Simon's snapshots #15

Racing History
Alain-de-Cadenet.jpg
display_1b8542132c

Vintage Sports Car Club, Oulton Park, June 18 1977

At the time there were fears of perhaps terminal decline. Oulton Park, one of the world’s best inventions, had been sliced almost in two from the second meeting of 1975 and the long run to the banked Esso hairpin had since lain dormant, ditto the return loop over Hill Top. As a consequence, Knickerbrook was no longer approached at anything like the speed that made it one of British racing’s foremost challenges.

Still, the sawn-off circuit had its compensations: the shorter layout meant races tended to be 15 laps rather than 10, so we saw the cars more frequently, and Fosters – the new corner linking Cascades to Knickerbrook, named in honour of long-time circuit manager Rex Foster – was a fun place to watch. Cascades was now much more open, significantly faster, awkwardly cambered… and drivers didn’t have a great deal of time to get their cars settled, stopped and turned for the new right-hander. It was a popular – and frequently spectacular – passing place. (This didn’t work if you started your move from somewhere near Manchester Airport, as Ayrton Senna discovered when clattering into Martin Brundle during an F3 tussle on August 6 1983).
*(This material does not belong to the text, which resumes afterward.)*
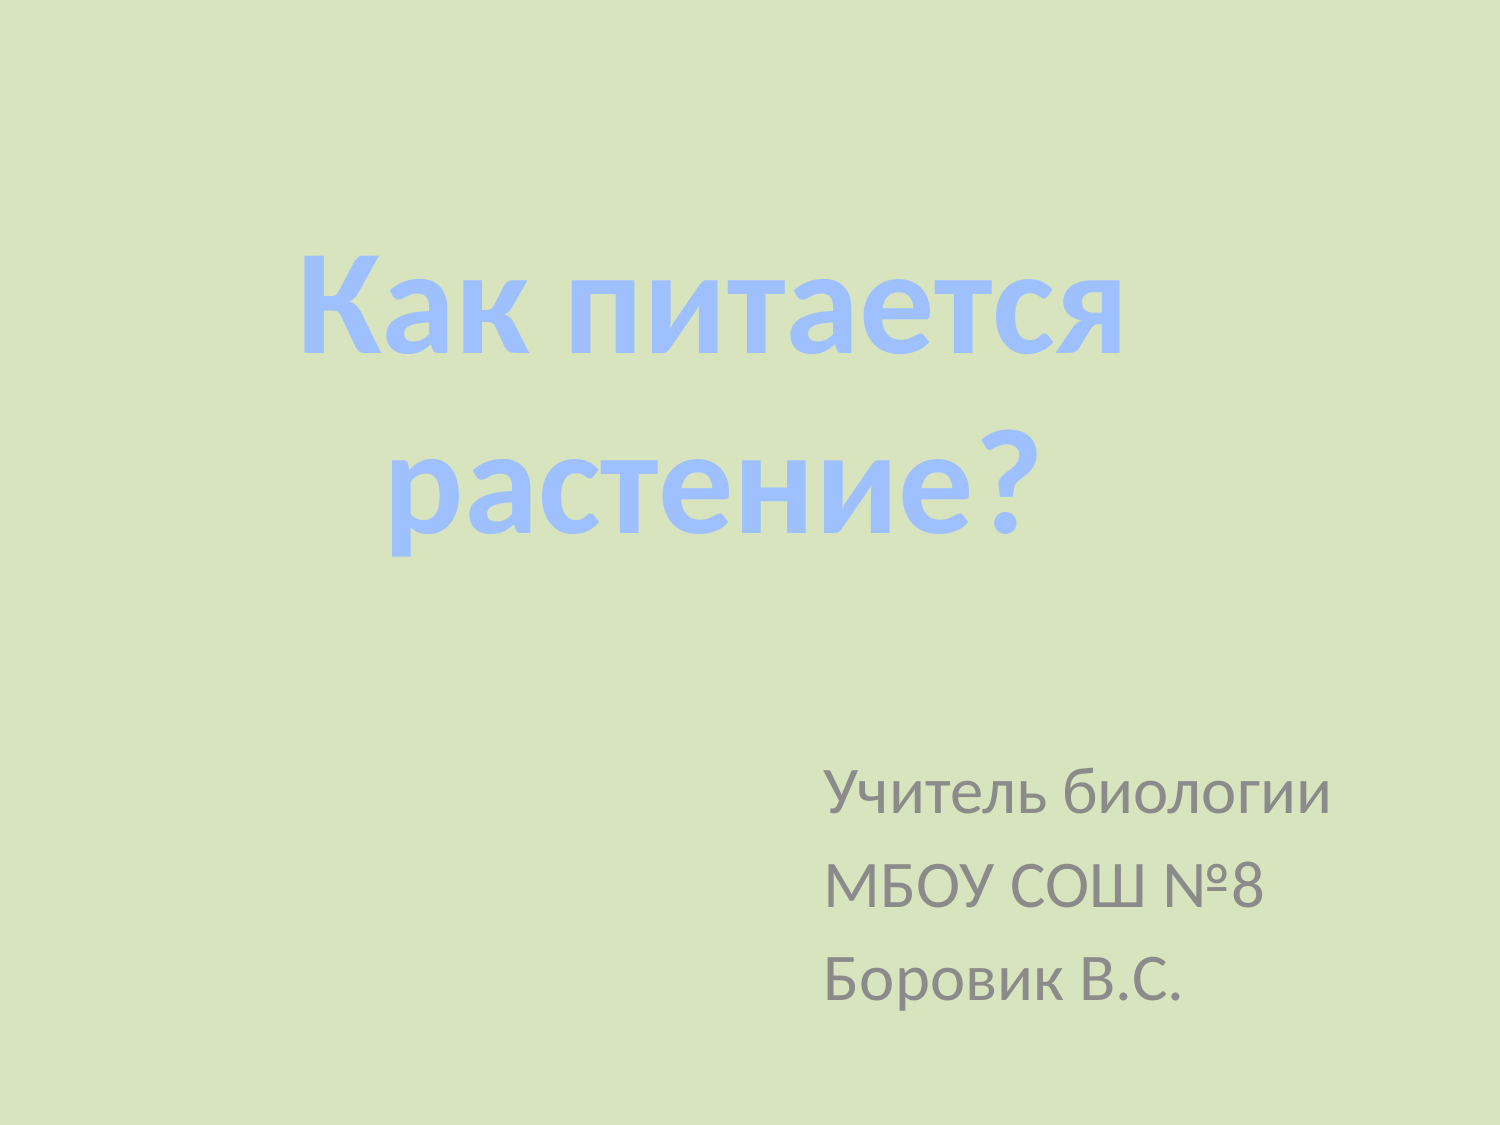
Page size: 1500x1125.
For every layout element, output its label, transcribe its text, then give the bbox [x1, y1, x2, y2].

text_box Как питается растение? [282, 196, 1146, 571]
subtitle Учитель биологии МБОУ СОШ №8 Боровик В.С. [808, 739, 1424, 1028]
Just a few months later, Senna would not have been able contemplate such a manoeuvre. There was great joy among local aficionados when the longer circuit reopened in 1984, initially as far as the new Island hairpin and subsequently all the way to Esso (now confusingly called Shell). To this day the long circuit remains majestic, even with a couple of chicanes to tame speeds on the way to and through Knickerbrook, but just occasionally I yearn for the frantic scrabbling sounds of the Fosters braking zone.

The short circuit continues to operate, but rarely so. It was used only once in 2014, but will be twice as busy this year with a BRSCC meeting on April 11 and – for the first time since 2010 – the return of the Vintage Sports Car Club. In honour of which, here is a particularly grainy snap – taken from a spectator bank, with 250mm lens – from a VSCC meeting 38 summers ago. Alain de Cadenet slides his Alfa Romeo through Fosters ahead of Peter Merritt’s HW Alta, during a 20-lap scratch race for all comers.